Darío Lopérfido, exsecretario de Cultura porteño, director del Teatro Colón y gestor incansable de festivales como BAFICI, enfrentó su destino con la misma franqueza que marcó su vida pública. Diagnosticado con Esclerosis Lateral Amiotrófica (ELA) en julio de 2024, la enfermedad progresó implacable hasta su muerte en febrero de 2026 en Madrid, donde residía. En sus reflexiones finales, publicadas en entrevistas y columnas hasta el último momento, Lopérfido desnudó el sinsentido de la dolencia sin caer en victimismos.
En una charla con LA NACION en diciembre de 2025, desde su casa en España, describió el ELA como "una enfermedad incómoda". "Aparecen todas las sensaciones mezcladas: furia, tristeza, alegría. La resignación a morirme existe, pero me parece normal. Lo que predomina es la incomodidad y la furia por perderme cosas de mi hijo", confesó.
“El cuerpo te traiciona”
Reconoció que la mente permanece intacta mientras el cuerpo traiciona: "Es lo que es la vida, no lo que uno quiere que sea". Su hijo pequeño y su familia fueron el eje de su dolor más hondo, más allá de la pérdida de autonomía física.
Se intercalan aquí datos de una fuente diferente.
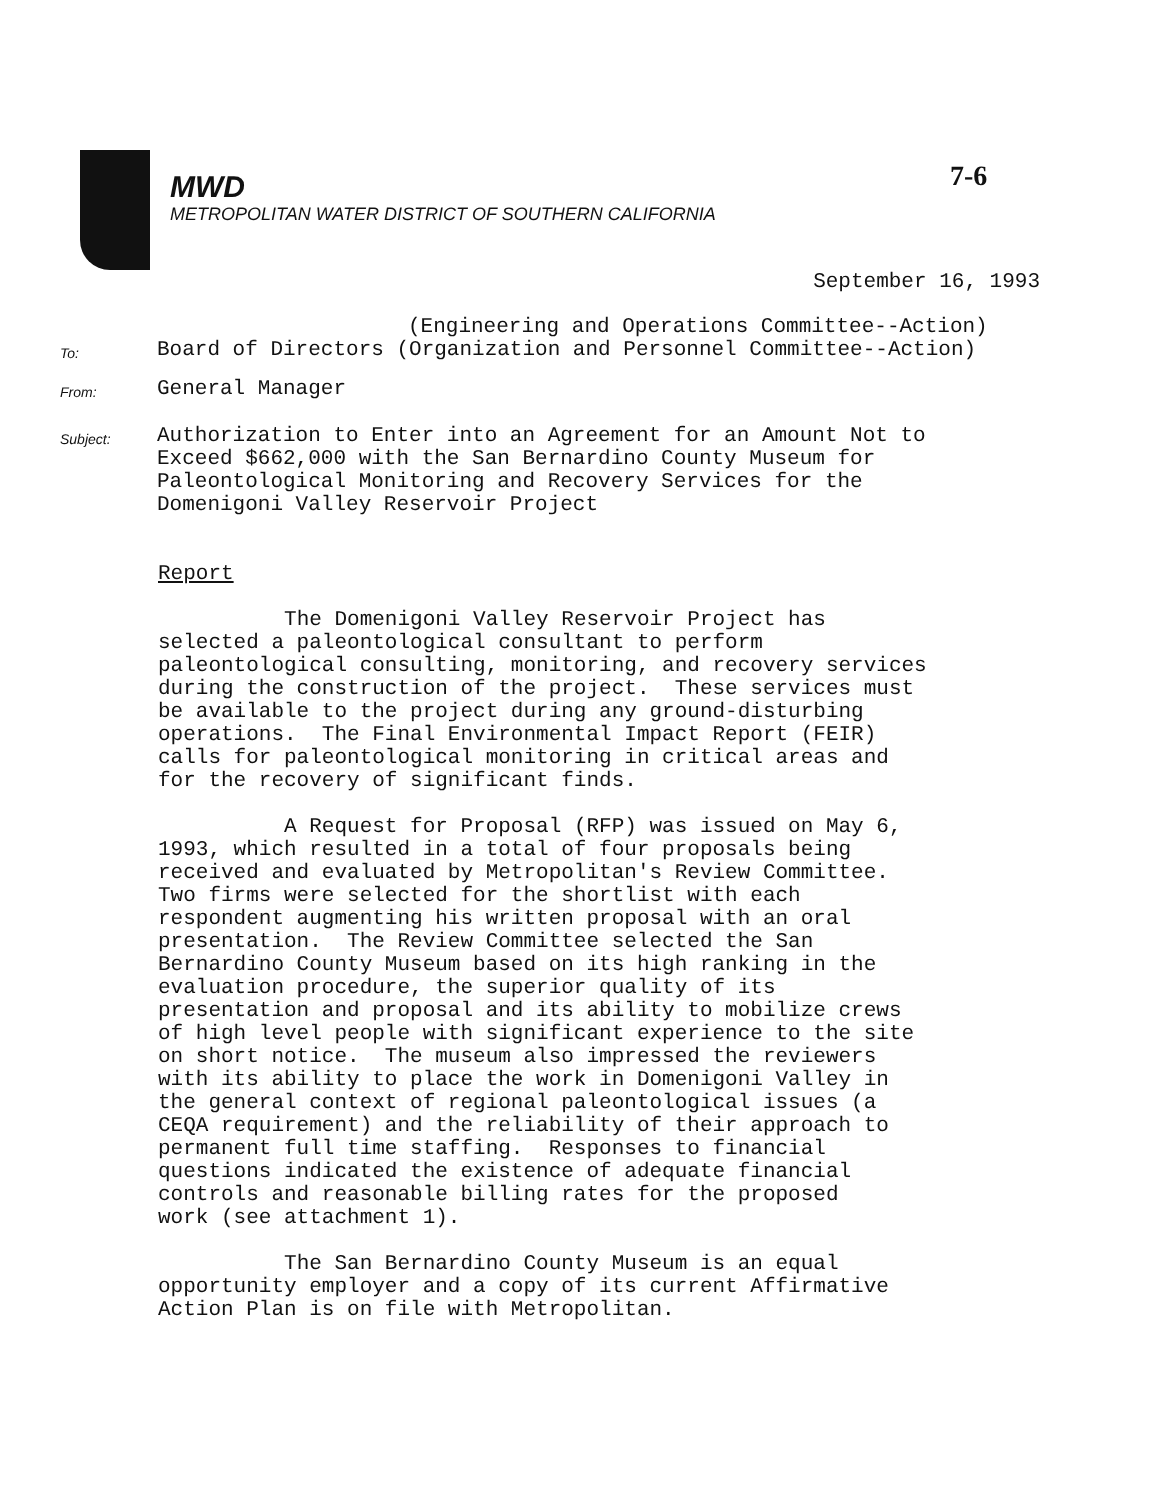MWD
METROPOLITAN WATER DISTRICT OF SOUTHERN CALIFORNIA
7-6
September 16, 1993
(Engineering and Operations Committee--Action)
To:
Board of Directors (Organization and Personnel Committee--Action)
From:
General Manager
Subject:
Authorization to Enter into an Agreement for an Amount Not to
Exceed $662,000 with the San Bernardino County Museum for
Paleontological Monitoring and Recovery Services for the
Domenigoni Valley Reservoir Project
Report
The Domenigoni Valley Reservoir Project has selected a paleontological consultant to perform paleontological consulting, monitoring, and recovery services during the construction of the project. These services must be available to the project during any ground-disturbing operations. The Final Environmental Impact Report (FEIR) calls for paleontological monitoring in critical areas and for the recovery of significant finds.
A Request for Proposal (RFP) was issued on May 6, 1993, which resulted in a total of four proposals being received and evaluated by Metropolitan's Review Committee. Two firms were selected for the shortlist with each respondent augmenting his written proposal with an oral presentation. The Review Committee selected the San Bernardino County Museum based on its high ranking in the evaluation procedure, the superior quality of its presentation and proposal and its ability to mobilize crews of high level people with significant experience to the site on short notice. The museum also impressed the reviewers with its ability to place the work in Domenigoni Valley in the general context of regional paleontological issues (a CEQA requirement) and the reliability of their approach to permanent full time staffing. Responses to financial questions indicated the existence of adequate financial controls and reasonable billing rates for the proposed work (see attachment 1).
The San Bernardino County Museum is an equal opportunity employer and a copy of its current Affirmative Action Plan is on file with Metropolitan.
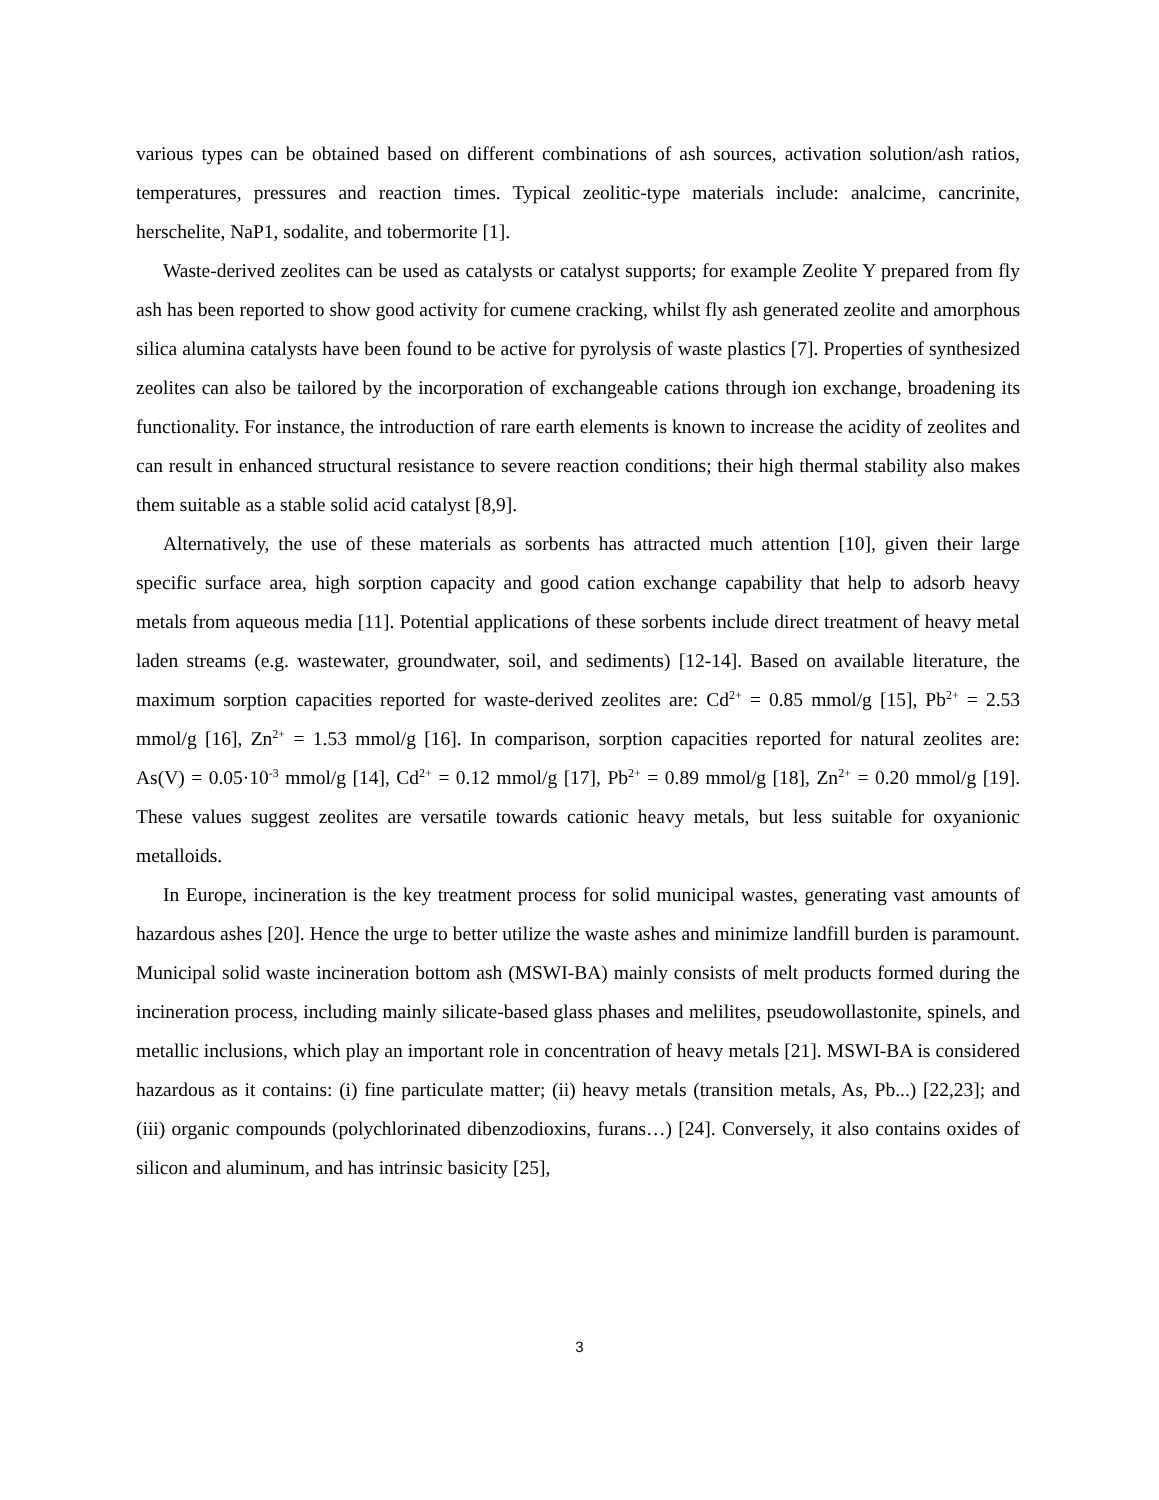various types can be obtained based on different combinations of ash sources, activation solution/ash ratios, temperatures, pressures and reaction times. Typical zeolitic-type materials include: analcime, cancrinite, herschelite, NaP1, sodalite, and tobermorite [1].
Waste-derived zeolites can be used as catalysts or catalyst supports; for example Zeolite Y prepared from fly ash has been reported to show good activity for cumene cracking, whilst fly ash generated zeolite and amorphous silica alumina catalysts have been found to be active for pyrolysis of waste plastics [7]. Properties of synthesized zeolites can also be tailored by the incorporation of exchangeable cations through ion exchange, broadening its functionality. For instance, the introduction of rare earth elements is known to increase the acidity of zeolites and can result in enhanced structural resistance to severe reaction conditions; their high thermal stability also makes them suitable as a stable solid acid catalyst [8,9].
Alternatively, the use of these materials as sorbents has attracted much attention [10], given their large specific surface area, high sorption capacity and good cation exchange capability that help to adsorb heavy metals from aqueous media [11]. Potential applications of these sorbents include direct treatment of heavy metal laden streams (e.g. wastewater, groundwater, soil, and sediments) [12-14]. Based on available literature, the maximum sorption capacities reported for waste-derived zeolites are: Cd<sup>2+</sup> = 0.85 mmol/g [15], Pb<sup>2+</sup> = 2.53 mmol/g [16], Zn<sup>2+</sup> = 1.53 mmol/g [16]. In comparison, sorption capacities reported for natural zeolites are: As(V) = 0.05·10<sup>-3</sup> mmol/g [14], Cd<sup>2+</sup> = 0.12 mmol/g [17], Pb<sup>2+</sup> = 0.89 mmol/g [18], Zn<sup>2+</sup> = 0.20 mmol/g [19]. These values suggest zeolites are versatile towards cationic heavy metals, but less suitable for oxyanionic metalloids.
In Europe, incineration is the key treatment process for solid municipal wastes, generating vast amounts of hazardous ashes [20]. Hence the urge to better utilize the waste ashes and minimize landfill burden is paramount. Municipal solid waste incineration bottom ash (MSWI-BA) mainly consists of melt products formed during the incineration process, including mainly silicate-based glass phases and melilites, pseudowollastonite, spinels, and metallic inclusions, which play an important role in concentration of heavy metals [21]. MSWI-BA is considered hazardous as it contains: (i) fine particulate matter; (ii) heavy metals (transition metals, As, Pb...) [22,23]; and (iii) organic compounds (polychlorinated dibenzodioxins, furans…) [24]. Conversely, it also contains oxides of silicon and aluminum, and has intrinsic basicity [25],
3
Ya en julio de 2025, Lopérfido reveló públicamente su diagnóstico en el estreno de su ciclo "El hombre rebelde" por Flow, junto a Martín Caparrós, también con ELA. "Hay enfermedades que te matan más rápido. Esta tiene la cosa de la imposibilidad física, y eso es lo que más duele", explicó. Contó cómo empezó con una pierna débil hace un año, luego la mano izquierda, y ahora seguía con fisioterapia constante y medicamentos. Optimista ante la tecnología, confesó: "Ya guardé mi voz para el futuro con inteligencia artificial", un guiño a su lucidez intelectual pese al avance de la ELA.
En un texto crudo para el sitio Seúl, Lopérfido ironizó: "El Darío de antes de la enfermedad ya murió". Se apoyaba en su mujer, su hijo y amigos como Antonio de la Rúa, "mi hermano de la vida". Hasta el final escribió columnas encendidas, dirigió la Cátedra Vargas Llosa y entrevistó a exiliados y disidentes. Liberal irredento, como lo describió también el medio Infobae, no temió la polémica ni la muerte: priorizó sinceridad sobre reconocimiento, fiel a su estilo provocador.